== Task prompt ==
The required output is the whole listing below, unchanged.

== Available data ==

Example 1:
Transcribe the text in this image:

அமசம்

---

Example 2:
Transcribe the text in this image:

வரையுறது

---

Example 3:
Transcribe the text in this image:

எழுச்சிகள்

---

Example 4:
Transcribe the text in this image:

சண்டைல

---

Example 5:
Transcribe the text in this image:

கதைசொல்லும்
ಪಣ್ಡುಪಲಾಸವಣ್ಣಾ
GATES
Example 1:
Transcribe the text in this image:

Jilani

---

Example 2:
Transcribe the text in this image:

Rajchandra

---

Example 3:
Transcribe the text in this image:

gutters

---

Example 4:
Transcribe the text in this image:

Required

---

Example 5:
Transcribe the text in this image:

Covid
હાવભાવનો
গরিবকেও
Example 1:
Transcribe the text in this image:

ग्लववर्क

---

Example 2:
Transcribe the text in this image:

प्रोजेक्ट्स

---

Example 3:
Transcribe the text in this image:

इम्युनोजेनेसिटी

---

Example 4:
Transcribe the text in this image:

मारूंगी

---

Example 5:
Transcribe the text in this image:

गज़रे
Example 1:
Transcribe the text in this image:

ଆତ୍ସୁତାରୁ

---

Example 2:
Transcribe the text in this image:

== Response below ==
Example 1:
Transcribe the text in this image:

அமசம்

---

Example 2:
Transcribe the text in this image:

வரையுறது

---

Example 3:
Transcribe the text in this image:

எழுச்சிகள்

---

Example 4:
Transcribe the text in this image:

சண்டைல

---

Example 5:
Transcribe the text in this image:

கதைசொல்லும்
ಪಣ್ಡುಪಲಾಸವಣ್ಣಾ
GATES
Example 1:
Transcribe the text in this image:

Jilani

---

Example 2:
Transcribe the text in this image:

Rajchandra

---

Example 3:
Transcribe the text in this image:

gutters

---

Example 4:
Transcribe the text in this image:

Required

---

Example 5:
Transcribe the text in this image:

Covid
હાવભાવનો
গরিবকেও
Example 1:
Transcribe the text in this image:

ग्लववर्क

---

Example 2:
Transcribe the text in this image:

प्रोजेक्ट्स

---

Example 3:
Transcribe the text in this image:

इम्युनोजेनेसिटी

---

Example 4:
Transcribe the text in this image:

मारूंगी

---

Example 5:
Transcribe the text in this image:

गज़रे
Example 1:
Transcribe the text in this image:

ଆତ୍ସୁତାରୁ

---

Example 2:
Transcribe the text in this image:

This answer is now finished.